Baca Juga: Jelang Imlek, Xi Jinping Buka Suara soal COVID-19 China 

2. Kasus COVID-19 baru telah melewati puncaknya

Libur Imlek Sepekan di China, Warga Bebas Pergi Tanpa Pembatasan COVIDIlustrasi COVID-19 di Tiongkok (ANTARA FOTO/Muhammad Iqbal)

Sementara itu, otoritas kesehatan China memastikan dalam pekan ini, bahwa kasus baru COVID-19 di negara tersebut telah mencapai masa puncaknya.

Jumlah kasus parah dan pasien dengan demam tinggi disebut telah menurun drastis.

Meski demikian, Organisasi Kesehatan Dunia atau WHO prihatin atas lonjakan kasus COVID-19 yang terjadi saat ini di China.
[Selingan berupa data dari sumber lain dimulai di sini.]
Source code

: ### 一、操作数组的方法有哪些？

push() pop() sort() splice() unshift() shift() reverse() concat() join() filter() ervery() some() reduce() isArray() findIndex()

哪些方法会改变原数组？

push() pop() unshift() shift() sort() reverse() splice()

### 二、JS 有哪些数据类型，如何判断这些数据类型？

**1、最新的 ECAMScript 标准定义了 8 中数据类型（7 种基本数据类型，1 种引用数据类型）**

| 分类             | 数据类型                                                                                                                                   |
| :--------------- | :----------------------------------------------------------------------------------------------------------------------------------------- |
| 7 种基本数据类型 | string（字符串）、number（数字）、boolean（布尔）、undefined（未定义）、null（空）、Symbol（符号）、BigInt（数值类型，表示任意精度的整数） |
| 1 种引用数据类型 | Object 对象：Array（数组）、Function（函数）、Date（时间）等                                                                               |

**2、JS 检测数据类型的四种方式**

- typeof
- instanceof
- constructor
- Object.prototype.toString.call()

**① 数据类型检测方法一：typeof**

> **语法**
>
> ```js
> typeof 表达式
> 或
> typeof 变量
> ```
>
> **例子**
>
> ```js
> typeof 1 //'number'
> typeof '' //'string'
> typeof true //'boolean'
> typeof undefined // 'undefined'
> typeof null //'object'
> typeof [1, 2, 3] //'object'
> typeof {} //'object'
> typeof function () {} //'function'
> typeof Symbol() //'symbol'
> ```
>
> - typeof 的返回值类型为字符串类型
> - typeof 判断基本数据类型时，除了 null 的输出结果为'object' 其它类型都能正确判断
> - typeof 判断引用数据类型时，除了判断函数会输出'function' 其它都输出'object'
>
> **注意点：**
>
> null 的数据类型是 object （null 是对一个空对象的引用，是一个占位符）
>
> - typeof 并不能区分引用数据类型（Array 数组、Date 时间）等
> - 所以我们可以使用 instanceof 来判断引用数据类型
Namun, WHO juga mendukung upaya pemerintah China untuk segera memperbanyak vaksinasi untuk warga yang berisiko tinggi.

"WHO sangat prihatin dengan perkembangan situasi di China dengan meningkatnya laporan bahwa kondisi cukup parah," kata Direktur Jenderal WHO, Tedros Adhanom Gebreyesus.

Tedros mengungkapkan bahwa WHO saat ini membutuhkan laporan yang rinci dari China terkait meningkatnya kasus COVID-19.

3. Xi Jinping buka suara soal COVID-19 di China

Presiden China Xi Jinping akhirnya menjelaskan situasi yang terjadi di negaranya saat ini. Meski tak secara terang-terangan, namun Xi mengaku prihatin dengan kondisi di beberapa pedesaan di China.

“Xi mengatakan ia sangat prihatin dengan kondisi pedesaan dan penduduknya setelah China melakukan penyesuaian langkah-langkah respons COVID-19,” lapor kantor berita Xinhua.

Xi menegaskan bahwa upaya untuk meningkatkan perawatan medis bagi penduduk China yang rentan terhadap virus di daerah pedesaan ini diperlukan.

“Pencegahan dan pengendalian pandemik telah memasuki tahap baru, dan kita masih membutuhkan usaha besar,” tutur Xi.